The case involved an Italian worker, who was a graduate and employed with a permanent contract by an Italian company since 2013. Since 15 February 2016, the worker was seconded to an international group company, based in the People’s Republic of China (“PRC”), under a local employment contract, regulated by the foreign country’s legislation.

In his application, the worker declared he had been employed again – as of 1 January 2021 – by the same Italian company, with a permanent contract, and that he registered on the Register of Italians Resident Abroad (AIRE) in June 2016, given his financial and personal interests in the PRC.

The applicant asked whether he could benefit from the special regime for repatriated workers under Article 16, paragraph 2, of Legislative Decree no. 147/2015, as from the 2021 tax year.

After examining the application received, the Inland Revenue first provided a general overview of the rule, defining its scope and conditions. In detail, the tax authority explained that the tax benefit is available to taxpayers for five years starting from the tax period in which they transfer their tax residence to Italy and for the following four tax periods (under Article 16, paragraph 3 of Legislative Decree no. 147/2015). To access the special regime, the above art. 16 presumes that the person has not been resident in Italy for two tax periods preceding the re-entry.

For taxpayers returning following a posting abroad, the Inland Revenue cites the recent Circular 33/E of 28 December 2020 (paragraph 7.1), which specifies, that “the tax benefit is not applicable to the posting abroad with subsequent return, if there is the same contract, with the same employer.
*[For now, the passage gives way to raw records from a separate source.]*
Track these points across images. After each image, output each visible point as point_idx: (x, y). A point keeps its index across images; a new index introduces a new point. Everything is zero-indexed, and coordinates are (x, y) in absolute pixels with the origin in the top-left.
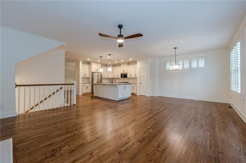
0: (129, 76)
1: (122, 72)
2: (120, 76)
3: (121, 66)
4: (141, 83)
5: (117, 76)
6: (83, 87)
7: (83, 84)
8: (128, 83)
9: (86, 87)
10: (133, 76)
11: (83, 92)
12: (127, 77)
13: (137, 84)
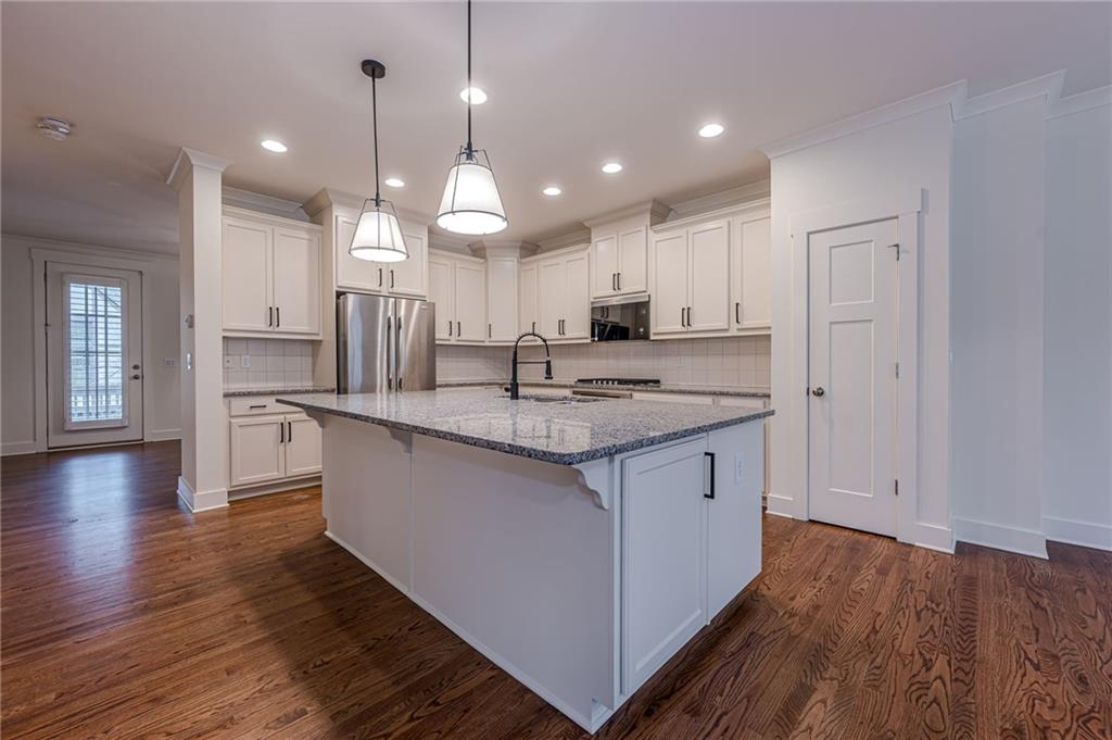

On the contrary, if the work carried out by the repatriated constitutes a “new” work activity, after signing a new employment contract, different from the one in place in Italy before the posting, and assuming a different business role, they can access the benefit from the tax period in which they transferred their tax residence to Italy. The benefit does not apply when the subject, although in the presence of a “new” recruitment contract for a “new” company role at the time of repatriation, falls into a situation of “continuity” with the previous work position held in the country before the expatriation.

This happens when, regardless of the “new” company role and related remuneration, the contract terms and conditions remain unchanged upon return to the employer under agreements of a different nature, such as the signing of clauses included in secondment letters, or agreements where a new company role is conferred where it is clear the original contractual conditions in force before the expatriation continue to apply.”

This circular lists some examples of “substantial continuity”:

  • the allocation of leave accrued before the new contractual agreement;
  • the recognition of seniority from the date of first recruitment;
  • the absence of a probationary period;
  • clauses aimed at not paying thirteenth (and possibly fourteenth) salary accrued and severance indemnity at the time of signing the new agreement;
  • clauses according to which, at the end of the secondment, the seconded person will be reintegrated into the seconding company organisation and employment terms and conditions before the secondment will be applied again.

On the contrary, “where the new contract objective conditions (work, term, remuneration) require a new obligatory relationship to replace the previous, with new and autonomous legal situations followed by a substantial change in the service subject and relationship title, the repatriated may access the tax benefit.”

In this case, the tax authority held that the applicant worker could benefit from the favourable regime “only if the “new” work was not in continuity with the previous position, as defined in the circular. This circumstance cannot be verified as part of the question and is not subject to control here, and provided that all other legal requirements are met.”